Could you write out the listing below exactly as it stands, leaving out the pictures?
:: Extracted information
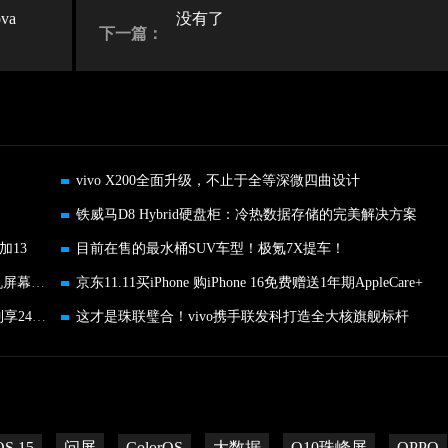
va
没有了
下一篇：
vivo X200全面升级，不止于全等深微四曲设计
铁威马D8 Hybrid硬盘柜：冷热数据存储的完美解决方案
加13
目前在售的最水桶SUV车型！极氪7X提车！
BOE 携手 iQOO 13，2K Q10 珠峰屏打造 2024 手机屏幕新巅峰
京东11.11买iPhone 购iPhone 16免费赠送1年期AppleCare+
4299元起！京东11.11“先人一步”入手vivo X200系列享24期免息
这才是珠联璧合！vivo携手联发科打造全大核旗舰标杆
OS 15
问屏
ColorOS
大数据
Q10珠峰屏
OPPO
::::
## Result for this task
va
没有了
下一篇：
vivo X200全面升级，不止于全等深微四曲设计
铁威马D8 Hybrid硬盘柜：冷热数据存储的完美解决方案
加13
目前在售的最水桶SUV车型！极氪7X提车！
BOE 携手 iQOO 13，2K Q10 珠峰屏打造 2024 手机屏幕新巅峰
京东11.11买iPhone 购iPhone 16免费赠送1年期AppleCare+
4299元起！京东11.11“先人一步”入手vivo X200系列享24期免息
这才是珠联璧合！vivo携手联发科打造全大核旗舰标杆
OS 15
问屏
ColorOS
大数据
Q10珠峰屏
OPPO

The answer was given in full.